Splice into a new and startling reality with your own DVD copy of “Archons” courtesy of Syndicado Distribution. Stored on a DVD9, “Archons” is presented in a widescreen 2.39:1 that enhances the initial landscape shots in the opening scenes. From then on out, Cameron Tremblay’s cinematography sticks to eyeline mid-to-closeup framing with a here-and-there upward angle to inject foreboding if the scene calls for it. Despite being pitch black, the aphotic zones Tremblay creates without the use of artificial lighting or tinting day scenes provides a sobering and somber authenticity of young people being stalked in the woods. Syndicado stakes a larger storage capacity for a low-budget film and the result pays off despite the decoding 5-6Mbps rate with the blacks looking especially inky without an inkling of compression issues, such as banding or splotchiness that plague darker scenes.
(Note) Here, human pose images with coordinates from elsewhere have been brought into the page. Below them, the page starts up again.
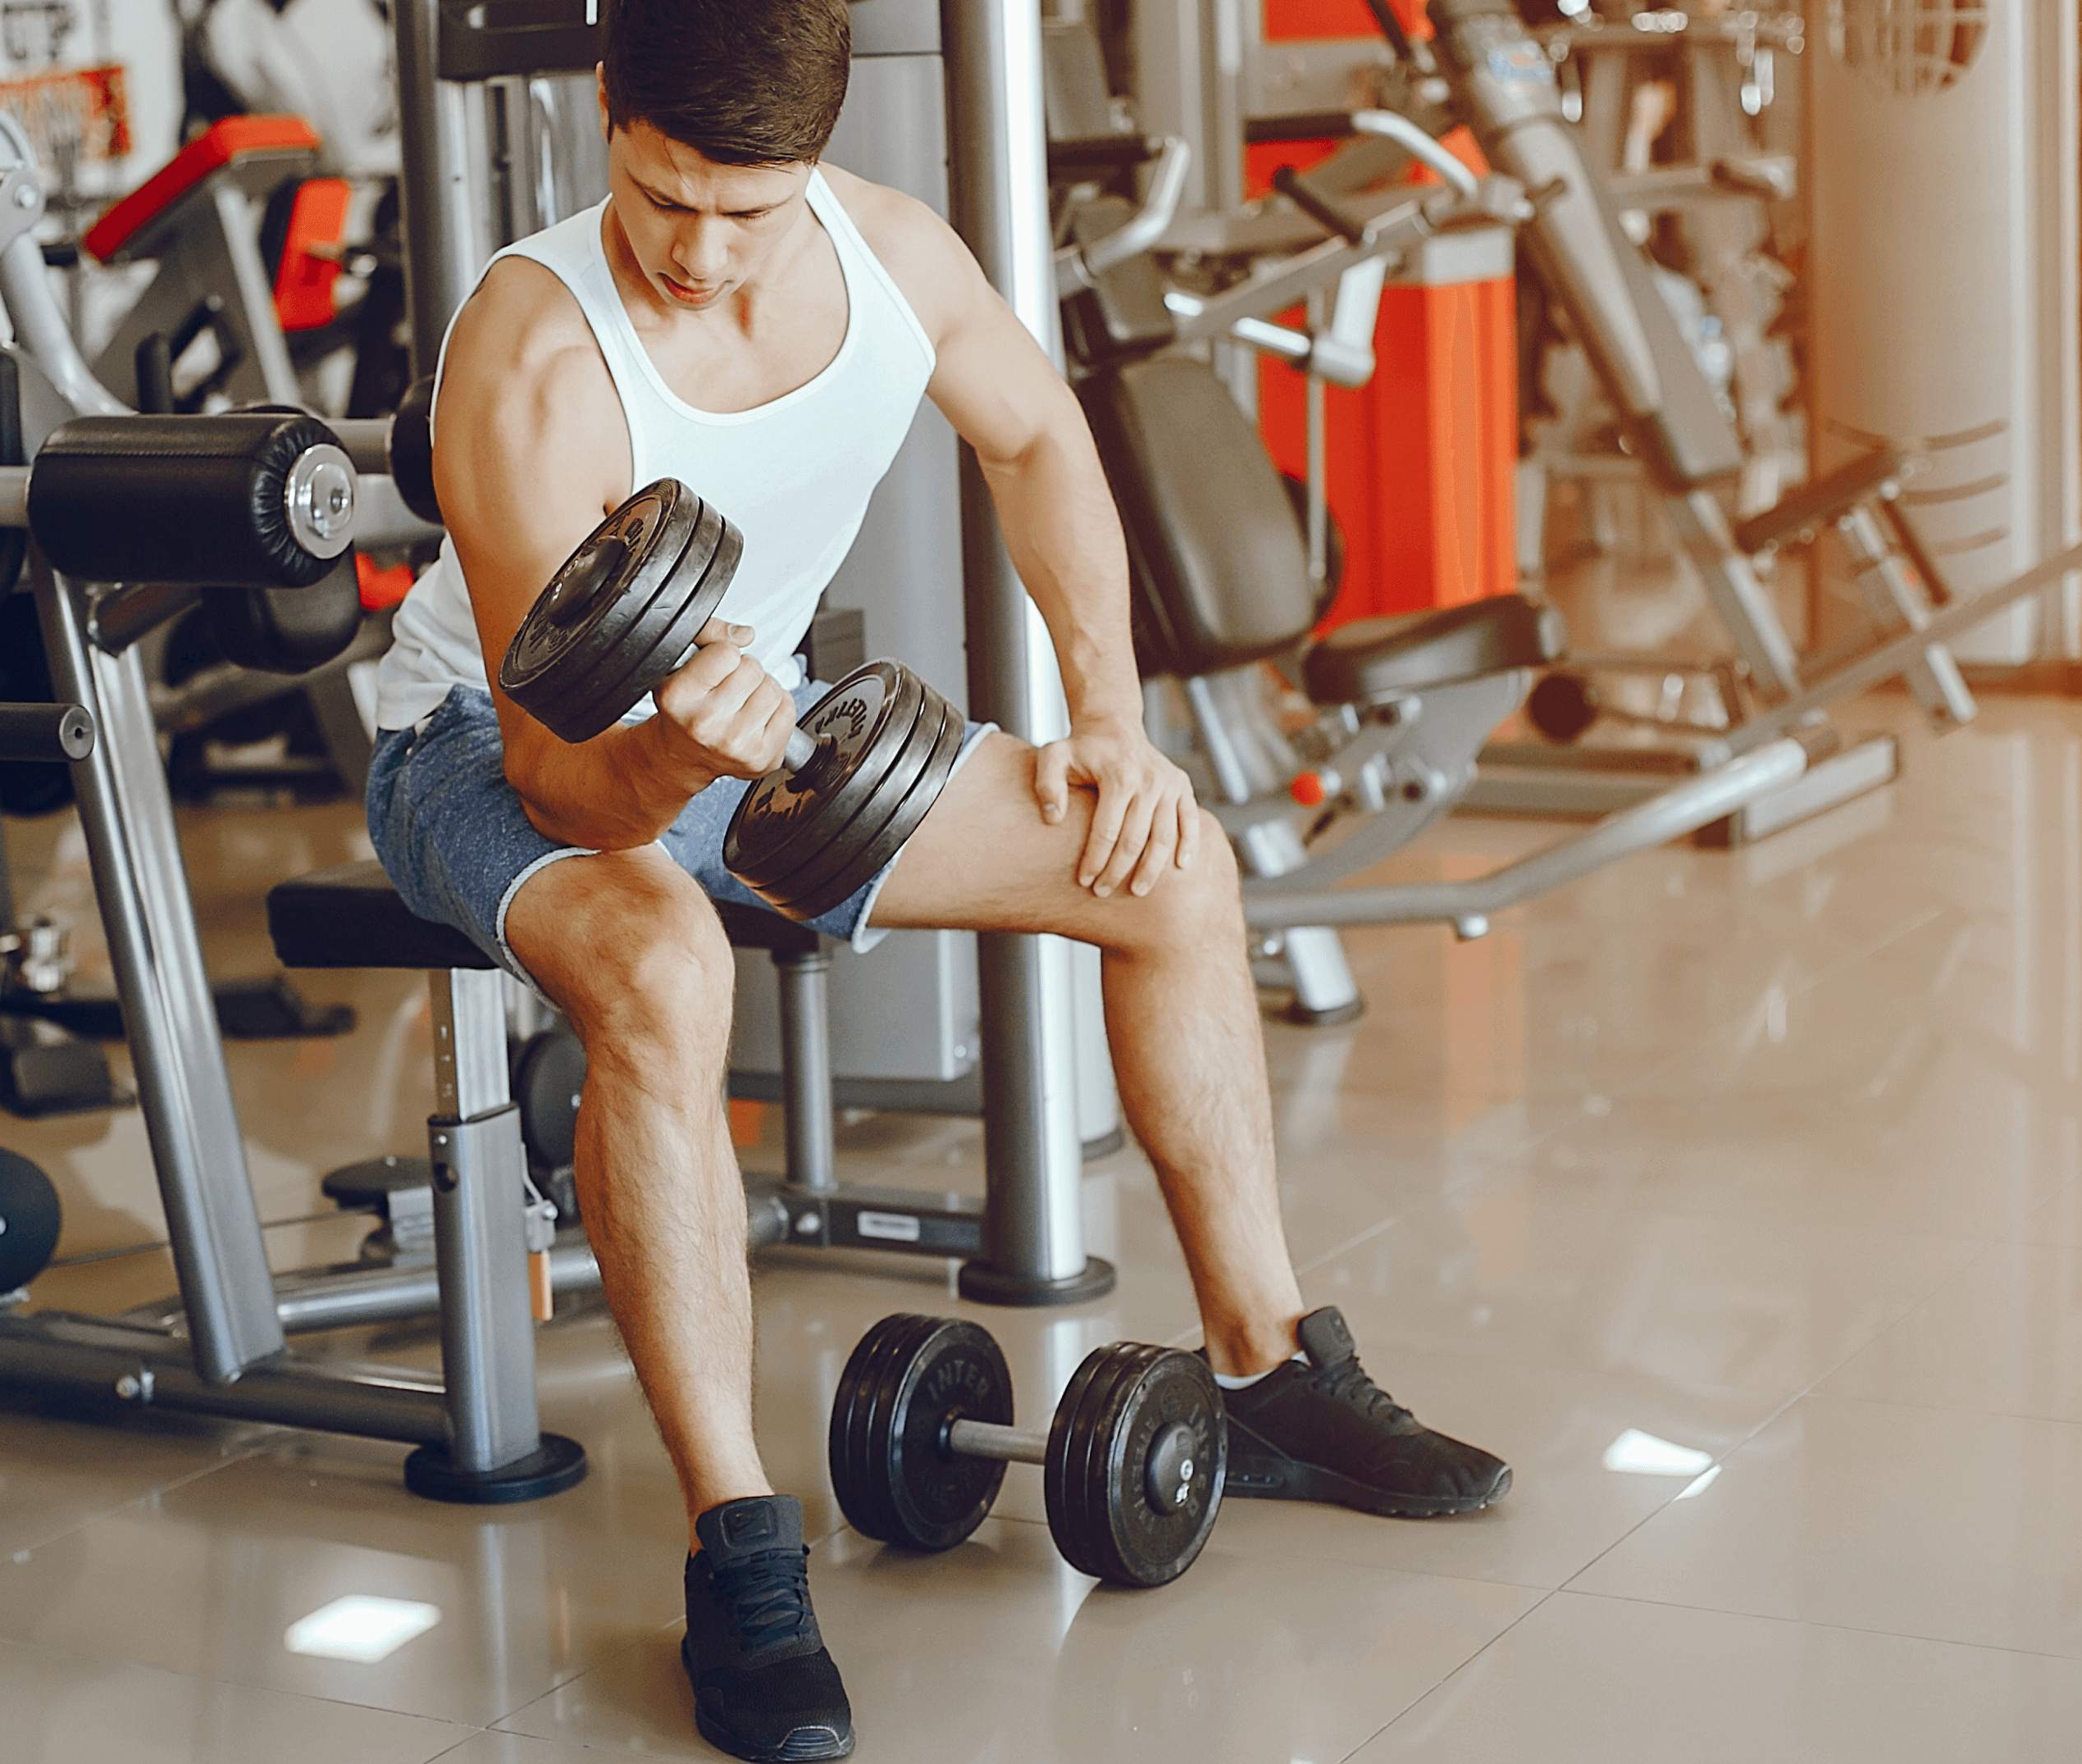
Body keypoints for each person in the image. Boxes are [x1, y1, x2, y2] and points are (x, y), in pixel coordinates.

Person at [362, 3, 1512, 1757]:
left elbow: (1041, 440)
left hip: (754, 712)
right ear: (607, 109)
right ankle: (738, 1543)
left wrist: (1112, 724)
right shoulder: (532, 359)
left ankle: (1270, 1367)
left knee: (1168, 861)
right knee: (667, 967)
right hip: (494, 743)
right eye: (662, 193)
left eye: (746, 212)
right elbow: (566, 779)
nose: (695, 248)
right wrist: (687, 751)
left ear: (818, 167)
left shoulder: (894, 261)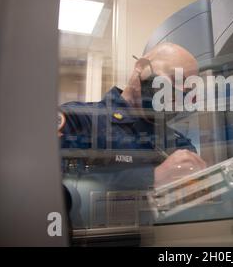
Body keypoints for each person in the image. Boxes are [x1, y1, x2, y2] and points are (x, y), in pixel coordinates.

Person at [59, 43, 207, 227]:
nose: (179, 94)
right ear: (141, 68)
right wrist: (152, 178)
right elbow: (46, 189)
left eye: (188, 90)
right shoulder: (79, 121)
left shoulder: (180, 146)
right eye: (175, 79)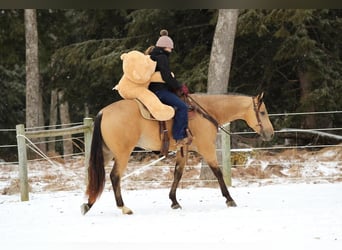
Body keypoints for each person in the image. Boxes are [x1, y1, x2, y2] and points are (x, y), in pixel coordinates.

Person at [146, 29, 192, 147]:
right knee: (182, 107)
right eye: (170, 48)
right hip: (160, 91)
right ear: (165, 47)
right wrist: (179, 87)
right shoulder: (162, 57)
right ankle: (179, 136)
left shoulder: (152, 56)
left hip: (152, 90)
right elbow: (166, 76)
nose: (171, 50)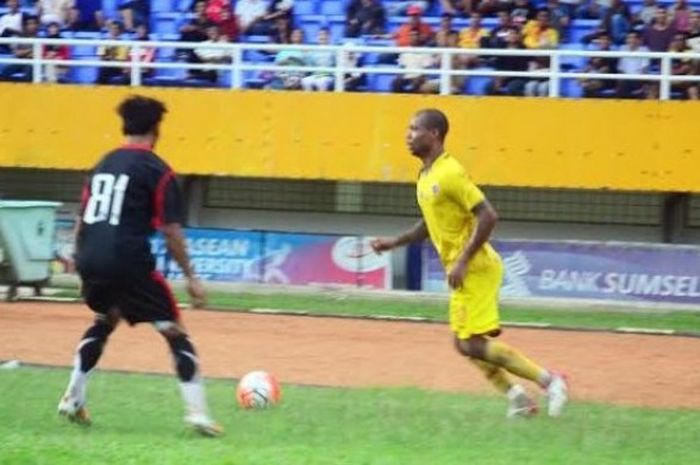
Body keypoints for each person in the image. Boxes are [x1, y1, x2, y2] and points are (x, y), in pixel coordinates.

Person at [370, 109, 569, 419]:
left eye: (414, 129)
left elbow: (488, 214)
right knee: (463, 345)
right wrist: (393, 243)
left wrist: (463, 260)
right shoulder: (425, 176)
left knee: (472, 344)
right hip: (462, 269)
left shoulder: (450, 172)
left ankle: (550, 381)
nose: (407, 135)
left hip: (476, 267)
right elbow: (430, 224)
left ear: (434, 134)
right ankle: (519, 399)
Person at [57, 95, 222, 437]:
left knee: (105, 319)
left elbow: (81, 216)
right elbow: (172, 231)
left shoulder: (103, 163)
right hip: (128, 258)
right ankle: (198, 414)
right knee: (174, 331)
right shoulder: (157, 170)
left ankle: (73, 398)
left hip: (91, 255)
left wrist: (78, 258)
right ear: (156, 130)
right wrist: (192, 277)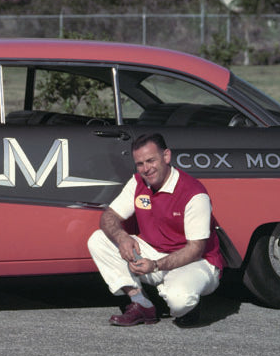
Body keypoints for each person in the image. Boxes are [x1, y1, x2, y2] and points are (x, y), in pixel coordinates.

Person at [87, 132, 225, 328]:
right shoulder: (137, 182)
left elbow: (195, 249)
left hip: (195, 262)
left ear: (166, 156)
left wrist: (156, 266)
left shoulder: (194, 193)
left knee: (179, 301)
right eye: (140, 164)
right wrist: (122, 237)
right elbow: (109, 216)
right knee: (98, 239)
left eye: (151, 160)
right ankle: (141, 304)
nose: (146, 169)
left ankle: (183, 301)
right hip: (154, 256)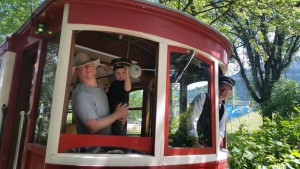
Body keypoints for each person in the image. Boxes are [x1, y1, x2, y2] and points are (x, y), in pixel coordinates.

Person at [71, 53, 129, 152]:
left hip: (107, 147)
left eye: (90, 64)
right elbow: (92, 126)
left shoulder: (101, 88)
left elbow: (106, 113)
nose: (88, 67)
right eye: (83, 66)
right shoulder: (82, 94)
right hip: (93, 151)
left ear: (94, 67)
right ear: (76, 72)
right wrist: (117, 114)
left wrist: (120, 115)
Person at [188, 75, 235, 147]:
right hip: (190, 144)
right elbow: (191, 120)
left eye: (228, 89)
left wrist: (217, 144)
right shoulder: (203, 97)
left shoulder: (223, 108)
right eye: (221, 87)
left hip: (208, 147)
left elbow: (221, 129)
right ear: (215, 87)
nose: (223, 91)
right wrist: (195, 143)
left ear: (229, 94)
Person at [106, 58, 132, 135]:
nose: (120, 75)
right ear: (114, 73)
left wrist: (127, 75)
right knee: (110, 129)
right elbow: (110, 96)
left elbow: (127, 89)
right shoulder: (113, 83)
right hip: (111, 109)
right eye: (118, 73)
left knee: (118, 130)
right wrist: (107, 91)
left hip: (120, 108)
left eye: (123, 72)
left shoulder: (125, 82)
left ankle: (120, 144)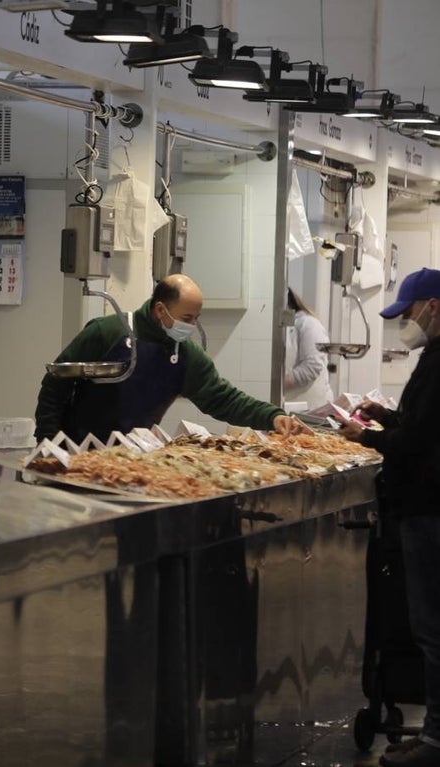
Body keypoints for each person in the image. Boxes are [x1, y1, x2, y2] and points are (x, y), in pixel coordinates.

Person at [340, 267, 440, 767]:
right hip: (424, 510)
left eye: (409, 313)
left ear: (433, 307)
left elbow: (422, 446)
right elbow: (421, 428)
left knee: (433, 630)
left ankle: (436, 744)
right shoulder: (433, 360)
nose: (408, 323)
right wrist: (384, 417)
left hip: (430, 513)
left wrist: (370, 438)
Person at [34, 274, 309, 443]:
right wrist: (47, 442)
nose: (191, 326)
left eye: (196, 319)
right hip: (75, 449)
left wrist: (272, 417)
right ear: (159, 310)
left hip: (133, 458)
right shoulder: (107, 331)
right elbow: (55, 384)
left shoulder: (187, 354)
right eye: (186, 318)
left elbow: (225, 399)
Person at [284, 287, 334, 411]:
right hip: (291, 406)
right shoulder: (281, 328)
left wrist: (279, 384)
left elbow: (312, 366)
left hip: (313, 408)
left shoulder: (309, 324)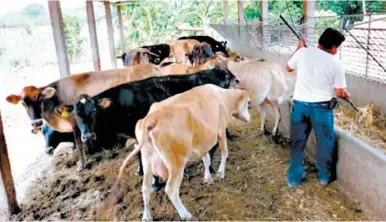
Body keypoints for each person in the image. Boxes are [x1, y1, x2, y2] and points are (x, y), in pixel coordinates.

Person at [285, 28, 350, 187]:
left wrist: (298, 49)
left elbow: (288, 68)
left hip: (299, 106)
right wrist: (346, 95)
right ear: (334, 47)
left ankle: (293, 179)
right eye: (338, 47)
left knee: (297, 143)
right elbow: (339, 91)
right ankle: (324, 178)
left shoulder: (302, 52)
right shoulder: (336, 63)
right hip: (321, 108)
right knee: (325, 142)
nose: (337, 51)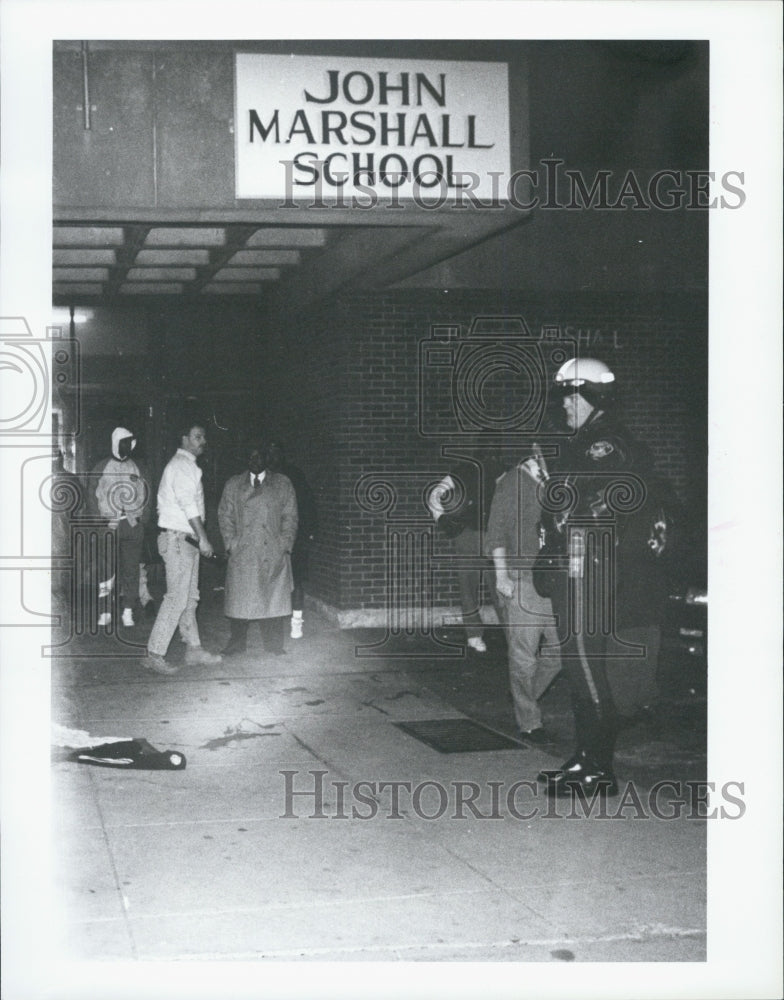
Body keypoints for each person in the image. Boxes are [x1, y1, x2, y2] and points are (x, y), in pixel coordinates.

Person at [535, 358, 670, 797]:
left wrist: (558, 500)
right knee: (578, 669)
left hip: (589, 573)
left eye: (570, 397)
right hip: (577, 571)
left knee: (588, 670)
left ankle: (599, 768)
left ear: (590, 396)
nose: (564, 407)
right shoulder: (591, 442)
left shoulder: (606, 445)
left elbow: (598, 510)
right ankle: (585, 758)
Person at [485, 448, 562, 746]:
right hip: (521, 577)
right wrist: (502, 575)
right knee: (524, 656)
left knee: (560, 650)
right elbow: (496, 533)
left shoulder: (555, 482)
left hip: (552, 579)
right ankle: (529, 720)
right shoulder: (512, 483)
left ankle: (522, 693)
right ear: (535, 452)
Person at [144, 421, 223, 675]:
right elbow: (189, 506)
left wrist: (197, 540)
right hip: (180, 539)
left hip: (184, 540)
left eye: (203, 437)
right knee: (177, 598)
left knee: (190, 597)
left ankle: (194, 649)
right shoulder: (181, 466)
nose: (202, 442)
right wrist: (204, 538)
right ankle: (154, 653)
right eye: (197, 436)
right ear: (184, 438)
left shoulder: (187, 466)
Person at [218, 441, 298, 656]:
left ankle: (274, 644)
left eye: (259, 457)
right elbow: (225, 516)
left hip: (271, 550)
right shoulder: (233, 484)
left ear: (266, 459)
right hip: (243, 551)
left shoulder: (282, 484)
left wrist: (285, 544)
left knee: (272, 600)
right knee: (239, 600)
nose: (255, 461)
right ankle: (236, 643)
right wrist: (230, 543)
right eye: (250, 457)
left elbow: (290, 516)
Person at [427, 455, 496, 653]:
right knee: (468, 586)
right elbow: (435, 494)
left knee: (499, 586)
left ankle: (513, 636)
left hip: (492, 536)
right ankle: (474, 635)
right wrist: (442, 519)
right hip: (467, 535)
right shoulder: (463, 471)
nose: (490, 450)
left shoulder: (503, 472)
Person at [87, 427, 151, 628]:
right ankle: (105, 610)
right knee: (106, 569)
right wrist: (101, 522)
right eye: (124, 442)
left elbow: (148, 494)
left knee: (132, 570)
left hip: (132, 526)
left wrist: (142, 521)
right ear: (116, 443)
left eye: (131, 443)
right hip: (109, 527)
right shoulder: (101, 467)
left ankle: (128, 610)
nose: (129, 446)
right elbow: (91, 498)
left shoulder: (138, 467)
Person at [265, 441, 318, 639]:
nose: (272, 459)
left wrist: (309, 531)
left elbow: (307, 503)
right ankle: (271, 622)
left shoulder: (293, 476)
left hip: (296, 538)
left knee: (296, 581)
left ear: (282, 455)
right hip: (271, 539)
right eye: (268, 454)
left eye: (276, 454)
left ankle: (297, 623)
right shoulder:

The cooler color pallet digs a little more into bleak atmospherics, but there are warm pops of the BC bush with lime green leaves. The English Stereo 2.0 challenges to be more potent than it should be as the quiet and desolate trek the nature should incite more directional channels for a sound design that relies on the rustle of branches and the creatures’ low gutturals off in the distance and in an undeterminable bearing. What’s essentially a bare bones release, the region 1, clear cased DVD comes with the theatrical trailer on a static menu that also includes chapter selection. “Archons” is unrated with a runtime of 88 minutes. A low-key cosmic horror with eye-opening chills, “Archons” is cabbalistic cinema for the selective few who will understand it but does harp on the relatable proverb of with seeking fame comes a price.